TNG’s Locutus cliffhanger changed the game for Star Trek, but DS9 took a very different approach to the season finale from as far back as season 1.

Summary
- Star Trek: Deep Space Nine’s season finales broke away from the cliffhanger tradition established by Star Trek: The Next Generation.
- The season 1 finale of DS9 focused on providing a satisfying conclusion to the first chapter of the show, rather than relying on a big cliffhanger.
- DS9 season finales aimed to shake things up and set the characters on a new path, rather than rely on gimmicky cliffhangers.
Star Trek: Deep Space Nine broke one of Star Trek: The Next Generation‘s long-standing season finale traditions, improving the spinoff show in the process. DS9 premiered in January 1993, almost three years after TNG‘s game-changing season 3 finale, “The Best of Both Worlds.” Following the huge success of the cliffhanger ending which revealed that Captain Jean-Luc Picard (Patrick Stewart) had become Locutus of Borg, TNG‘s season finales were all built around big cliffhangers. Right from the start, Star Trek: Deep Space Nine was conceived as a very different show to TNG, and this difference in approach extended to the season finales.
The original plan for Star Trek: Deep Space Nine‘s season 1 finale was to have DS9 crossover with Star Trek: The Next Generation.

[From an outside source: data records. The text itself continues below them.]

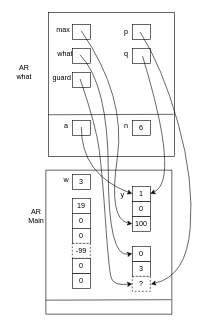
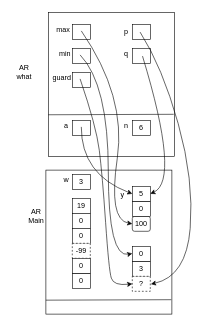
  <mxCell id="0" />
  <mxCell id="1" parent="0" />
  <mxCell id="2" value="" style="group" parent="1" vertex="1" connectable="0"><mxGeometry x="76" y="283" width="210" height="240" as="geometry" /></mxCell>
  <mxCell id="3" value="" style="rounded=0;whiteSpace=wrap;html=1;" parent="2" vertex="1"><mxGeometry width="210" height="240" as="geometry" /></mxCell>
  <mxCell id="4" value="" style="endArrow=none;html=1;" parent="2" edge="1"><mxGeometry width="50" height="50" relative="1" as="geometry"><mxPoint y="216.774" as="sourcePoint" /><mxPoint x="209" y="216" as="targetPoint" /></mxGeometry></mxCell>
  <mxCell id="5" value="3" style="rounded=0;whiteSpace=wrap;html=1;" parent="2" vertex="1"><mxGeometry x="144" y="152" width="30" height="25" as="geometry" /></mxCell>
  <mxCell id="6" value="0" style="rounded=0;whiteSpace=wrap;html=1;" parent="2" vertex="1"><mxGeometry x="144" y="127" width="30" height="25" as="geometry" /></mxCell>
- <mxCell id="7" value="100" style="rounded=0;whiteSpace=wrap;html=1;" parent="2" vertex="1"><mxGeometry x="144" y="77" width="30" height="25" as="geometry" /></mxCell>
+ <mxCell id="7" value="100" style="whiteSpace=wrap;html=1;rounded=1;" parent="2" vertex="1"><mxGeometry x="144" y="77" width="30" height="25" as="geometry" /></mxCell>
  <mxCell id="8" value="0" style="rounded=0;whiteSpace=wrap;html=1;" parent="2" vertex="1"><mxGeometry x="144" y="52" width="30" height="25" as="geometry" /></mxCell>
- <mxCell id="9" value="1" style="rounded=0;whiteSpace=wrap;html=1;" parent="2" vertex="1"><mxGeometry x="144" y="27" width="30" height="25" as="geometry" /></mxCell>
+ <mxCell id="9" value="5" style="rounded=0;whiteSpace=wrap;html=1;" parent="2" vertex="1"><mxGeometry x="144" y="27" width="30" height="25" as="geometry" /></mxCell>
  <mxCell id="10" value="?" style="rounded=0;whiteSpace=wrap;html=1;dashed=1;" parent="2" vertex="1"><mxGeometry x="144" y="177" width="30" height="25" as="geometry" /></mxCell>
  <mxCell id="11" value="AR Main" style="text;html=1;strokeColor=none;fillColor=none;align=center;verticalAlign=middle;whiteSpace=wrap;rounded=0;" parent="1" vertex="1"><mxGeometry x="40" y="350" width="40" height="20" as="geometry" /></mxCell>
  <mxCell id="12" value="w" style="text;html=1;strokeColor=none;fillColor=none;align=center;verticalAlign=middle;whiteSpace=wrap;rounded=0;" parent="1" vertex="1"><mxGeometry x="90" y="290" width="40" height="20" as="geometry" /></mxCell>
  <mxCell id="13" value="3" style="rounded=0;whiteSpace=wrap;html=1;" parent="1" vertex="1"><mxGeometry x="120" y="290" width="30" height="25" as="geometry" /></mxCell>
  <mxCell id="14" value="19" style="rounded=0;whiteSpace=wrap;html=1;" parent="1" vertex="1"><mxGeometry x="120" y="330" width="30" height="25" as="geometry" /></mxCell>
  <mxCell id="15" value="0" style="rounded=0;whiteSpace=wrap;html=1;" parent="1" vertex="1"><mxGeometry x="120" y="355" width="30" height="25" as="geometry" /></mxCell>
  <mxCell id="16" value="0" style="rounded=0;whiteSpace=wrap;html=1;" parent="1" vertex="1"><mxGeometry x="120" y="380" width="30" height="25" as="geometry" /></mxCell>
  <mxCell id="17" value="-99" style="rounded=0;whiteSpace=wrap;html=1;dashed=1;" parent="1" vertex="1"><mxGeometry x="120" y="405" width="30" height="25" as="geometry" /></mxCell>
  <mxCell id="18" value="0" style="rounded=0;whiteSpace=wrap;html=1;" parent="1" vertex="1"><mxGeometry x="120" y="455" width="30" height="25" as="geometry" /></mxCell>
  <mxCell id="19" value="0" style="rounded=0;whiteSpace=wrap;html=1;" parent="1" vertex="1"><mxGeometry x="120" y="430" width="30" height="25" as="geometry" /></mxCell>
  <mxCell id="20" value="y" style="text;html=1;strokeColor=none;fillColor=none;align=center;verticalAlign=middle;whiteSpace=wrap;rounded=0;" parent="1" vertex="1"><mxGeometry x="184" y="314" width="40" height="20" as="geometry" /></mxCell>
  <mxCell id="21" value="AR what" style="text;html=1;strokeColor=none;fillColor=none;align=center;verticalAlign=middle;whiteSpace=wrap;rounded=0;" parent="1" vertex="1"><mxGeometry x="20" y="110" width="40" height="20" as="geometry" /></mxCell>
  <mxCell id="22" value="" style="rounded=0;whiteSpace=wrap;html=1;" parent="1" vertex="1"><mxGeometry x="80" y="20" width="210" height="240" as="geometry" /></mxCell>
  <mxCell id="23" value="" style="endArrow=none;html=1;" parent="1" edge="1"><mxGeometry width="50" height="50" relative="1" as="geometry"><mxPoint x="80" y="190.774" as="sourcePoint" /><mxPoint x="289" y="190" as="targetPoint" /></mxGeometry></mxCell>
  <mxCell id="24" value="a" style="text;html=1;strokeColor=none;fillColor=none;align=center;verticalAlign=middle;whiteSpace=wrap;rounded=0;" parent="1" vertex="1"><mxGeometry x="90" y="200" width="40" height="20" as="geometry" /></mxCell>
  <mxCell id="25" value="" style="rounded=0;whiteSpace=wrap;html=1;" parent="1" vertex="1"><mxGeometry x="120" y="200" width="30" height="25" as="geometry" /></mxCell>
  <mxCell id="26" value="n" style="text;html=1;strokeColor=none;fillColor=none;align=center;verticalAlign=middle;whiteSpace=wrap;rounded=0;" parent="1" vertex="1"><mxGeometry x="190" y="200" width="40" height="20" as="geometry" /></mxCell>
  <mxCell id="27" value="6" style="rounded=0;whiteSpace=wrap;html=1;" parent="1" vertex="1"><mxGeometry x="220" y="200" width="30" height="25" as="geometry" /></mxCell>
  <mxCell id="28" value="" style="curved=1;endArrow=classic;html=1;entryX=0;entryY=0.5;entryDx=0;entryDy=0;" parent="1" target="9" edge="1"><mxGeometry width="50" height="50" relative="1" as="geometry"><mxPoint x="135" y="211" as="sourcePoint" /><mxPoint x="195" y="321" as="targetPoint" /><Array as="points"><mxPoint x="135" y="290" /></Array></mxGeometry></mxCell>
  <mxCell id="29" value="max" style="text;html=1;strokeColor=none;fillColor=none;align=center;verticalAlign=middle;whiteSpace=wrap;rounded=0;" parent="1" vertex="1"><mxGeometry x="85" y="40" width="40" height="20" as="geometry" /></mxCell>
  <mxCell id="30" value="" style="rounded=0;whiteSpace=wrap;html=1;" parent="1" vertex="1"><mxGeometry x="120" y="40" width="30" height="25" as="geometry" /></mxCell>
- <mxCell id="31" value="what" style="text;html=1;strokeColor=none;fillColor=none;align=center;verticalAlign=middle;whiteSpace=wrap;rounded=0;" parent="1" vertex="1"><mxGeometry x="88" y="80" width="40" height="20" as="geometry" /></mxCell>
+ <mxCell id="31" value="min" style="text;html=1;strokeColor=none;fillColor=none;align=center;verticalAlign=middle;whiteSpace=wrap;rounded=0;" parent="1" vertex="1"><mxGeometry x="88" y="80" width="40" height="20" as="geometry" /></mxCell>
  <mxCell id="32" value="" style="rounded=0;whiteSpace=wrap;html=1;" parent="1" vertex="1"><mxGeometry x="120" y="80" width="30" height="25" as="geometry" /></mxCell>
  <mxCell id="33" value="guard" style="text;html=1;strokeColor=none;fillColor=none;align=center;verticalAlign=middle;whiteSpace=wrap;rounded=0;" parent="1" vertex="1"><mxGeometry x="83" y="120" width="40" height="20" as="geometry" /></mxCell>
  <mxCell id="34" value="" style="rounded=0;whiteSpace=wrap;html=1;" parent="1" vertex="1"><mxGeometry x="120" y="120" width="30" height="25" as="geometry" /></mxCell>
  <mxCell id="35" value="p" style="text;html=1;strokeColor=none;fillColor=none;align=center;verticalAlign=middle;whiteSpace=wrap;rounded=0;" parent="1" vertex="1"><mxGeometry x="190" y="42.5" width="40" height="20" as="geometry" /></mxCell>
  <mxCell id="36" value="" style="rounded=0;whiteSpace=wrap;html=1;" parent="1" vertex="1"><mxGeometry x="220" y="40" width="30" height="25" as="geometry" /></mxCell>
  <mxCell id="37" value="q" style="text;html=1;strokeColor=none;fillColor=none;align=center;verticalAlign=middle;whiteSpace=wrap;rounded=0;" parent="1" vertex="1"><mxGeometry x="190" y="80" width="40" height="20" as="geometry" /></mxCell>
  <mxCell id="38" value="" style="rounded=0;whiteSpace=wrap;html=1;" parent="1" vertex="1"><mxGeometry x="220" y="80" width="30" height="25" as="geometry" /></mxCell>
  <mxCell id="39" value="" style="curved=1;endArrow=classic;html=1;entryX=0;entryY=0.5;entryDx=0;entryDy=0;" parent="1" target="7" edge="1"><mxGeometry width="50" height="50" relative="1" as="geometry"><mxPoint x="135" y="51" as="sourcePoint" /><mxPoint x="390" y="360" as="targetPoint" /><Array as="points"><mxPoint x="210" y="160" /><mxPoint x="180" y="366" /></Array></mxGeometry></mxCell>
  <mxCell id="40" value="" style="curved=1;endArrow=classic;html=1;entryX=0;entryY=0.48;entryDx=0;entryDy=0;entryPerimeter=0;" parent="1" target="6" edge="1"><mxGeometry width="50" height="50" relative="1" as="geometry"><mxPoint x="133" y="91" as="sourcePoint" /><mxPoint x="249.99" y="434" as="targetPoint" /><Array as="points"><mxPoint x="180" y="140" /><mxPoint x="180" y="430" /></Array></mxGeometry></mxCell>
  <mxCell id="41" value="" style="curved=1;endArrow=classic;html=1;entryX=0;entryY=0.5;entryDx=0;entryDy=0;" parent="1" target="10" edge="1"><mxGeometry width="50" height="50" relative="1" as="geometry"><mxPoint x="133" y="131" as="sourcePoint" /><mxPoint x="40" y="310" as="targetPoint" /><Array as="points"><mxPoint x="160" y="210" /><mxPoint x="170" y="290" /><mxPoint x="181" y="450" /><mxPoint x="189" y="476" /></Array></mxGeometry></mxCell>
  <mxCell id="42" value="" style="curved=1;endArrow=classic;html=1;entryX=1;entryY=0.5;entryDx=0;entryDy=0;exitX=0.567;exitY=0.52;exitDx=0;exitDy=0;exitPerimeter=0;" parent="1" source="38" target="9" edge="1"><mxGeometry width="50" height="50" relative="1" as="geometry"><mxPoint x="330" y="70" as="sourcePoint" /><mxPoint x="442.99" y="416" as="targetPoint" /><Array as="points"><mxPoint x="300" y="300" /></Array></mxGeometry></mxCell>
  <mxCell id="43" value="" style="curved=1;endArrow=classic;html=1;exitX=0.567;exitY=0.52;exitDx=0;exitDy=0;exitPerimeter=0;entryX=1.033;entryY=0.52;entryDx=0;entryDy=0;entryPerimeter=0;" parent="1" target="10" edge="1"><mxGeometry width="50" height="50" relative="1" as="geometry"><mxPoint x="233" y="53" as="sourcePoint" /><mxPoint x="250" y="490" as="targetPoint" /><Array as="points"><mxPoint x="270" y="111" /><mxPoint x="323" y="300" /><mxPoint x="310" y="460" /></Array></mxGeometry></mxCell>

Rick Berman rightly vetoed the idea of Picard and the crew of the USS Enterprise-D helping Commander Benjamin Sisko (Avery Brooks) to repel a Cardassian invasion, which would surely have undermined the TNG spinoff show at a crucial moment. Instead, DS9 producer Michael Piller conceived of a different type of season finale that was vastly different from TNG, and also reflected Deep Space Nine‘s more serialized approach to storytelling.

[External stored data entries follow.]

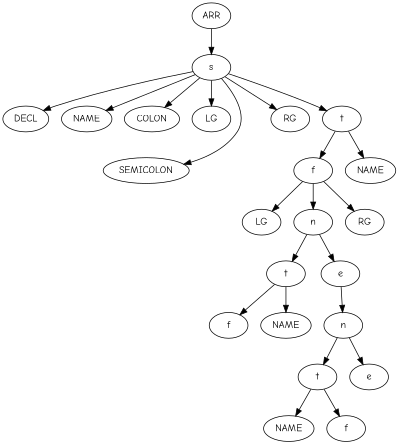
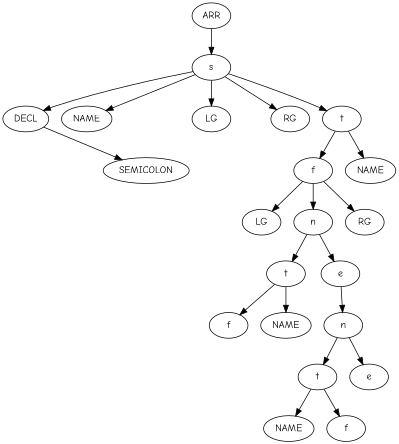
  digraph {
    fontname="Comic Neue"
    node [fontname="Comic Neue"]
    edge [fontname="Comic Neue"]
    n1 [label=s]
    n2 [label=DECL]
    n3 [label=NAME]
-   n4 [label=COLON]
    n5 [label=LG]
    n6 [label=t]
    n7 [label=RG]
    n8 [label=SEMICOLON]
    n9 [label=ARR]
    n10 [label=NAME]
    n11 [label=f]
    n12 [label=LG]
    n13 [label=n]
    n14 [label=RG]
    n15 [label=t]
    n16 [label=e]
    n17 [label=NAME]
    n18 [label=f]
    n19 [label=n]
    n20 [label=t]
    n21 [label=e]
    n22 [label=NAME]
    n23 [label=f]
    n1 -> n2
    n1 -> n3
-   n1 -> n4
    n1 -> n5
    n1 -> n6
    n1 -> n7
-   n1 -> n8
+   n2 -> n8
    n6 -> n10
    n6 -> n11
    n9 -> n1
    n11 -> n12
    n11 -> n13
    n11 -> n14
    n13 -> n15
    n13 -> n16
    n15 -> n17
    n15 -> n18
    n16 -> n19
    n19 -> n20
    n19 -> n21
    n20 -> n22
    n20 -> n23
  }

Roddenberry Would Have Approved Of Star Trek: DS9’s Season 1 Finale
We’ll never know if Gene Roddenberry would approve of Star Trek: DS9, but the season 1 finale perfectly embodies his vision of infinite diversity.
DS9 Season 1 Broke A Star Trek: TNG Season Finale Tradition

By 1993, Star Trek: The Next Generation would end each season with a cliffhanger, but Star Trek: Deep Space Nine season 1 did something very different. While DS9 season 1, episode 20, “In the Hands of the Prophets”, does set up the political and religious upheaval that opens season 2, it has a clearly defined ending. This was at the behest of DS9 producer Michael Piller, who wanted to end season 1 with an episode that would serve as a bookend to the pilot, “Emissary.” Robert Hewitt Wolfe fulfilled that brief perfectly, by revisiting Sisko’s newfound religious status, and revealing that he, and some Bajorans, are grappling with the implications of his meeting with the Prophets.
Rather than end on a huge cliffhanger, Star Trek: Deep Space Nine‘s season 1 finale ends with a quiet moment between Sisko and Major Kira Nerys (Nana Visitor). Kira and Sisko reflect on the events of DS9 season 1, and Kira wryly states that she doesn’t see the Starfleet commander as “the devil.” It’s a scene that brings the first chapter of Deep Space Nine‘s story to a satisfying close rather than rely on a big cliffhanger, or what Ira Steven Behr once called a “gimmick” in the book, Captains’ Log Supplemental: The Unauthorized Guide to the New Trek Voyages. Across all seven seasons, Star Trek: Deep Space Nine rejected the cliffhanger ending tradition of Star Trek: The Next Generation in favor of chapter endings, in the style of “In the Hands of the Prophets.”
How DS9 Season 1 Finales Differed From TNG & Voyager

Star Trek: Deep Space Nine season finales do have cliffhangers, but generally they’re on a much larger scale than those of Star Trek: The Next Generation or Voyager. For example, DS9 season 5 ends with the Cardassians retaking the space station. If “Call to Arms” was a TNG or Voyager finale, the story would be resolved in next season’s premiere. Instead, Sisko and the crew don’t get the station back until DS9 season 6, episode 6, “Sacrifice of Angels.” DS9 season finales don’t just break a story in two, they get the lead characters to where they need to be for the story to continue.
That’s something that was established in Star Trek: Deep Space Nine‘s season 1 finale, which established the political and religious conflict on Bajor. It’s an approach that was reflective of DS9‘s refusal to hit Star Trek‘s episodic reset button. Events in DS9 had far-reaching consequences, and so gimmicky, easily resolvable cliffhangers wouldn’t be appropriate. Instead, the end of each season acted like the end of a chapter in a novel, shaking things up and setting its characters on a new path. It’s something that continues to this day in modern Star Trek, particularly in Star Trek: Discovery, showing that Star Trek: Deep Space Nine remains hugely influential.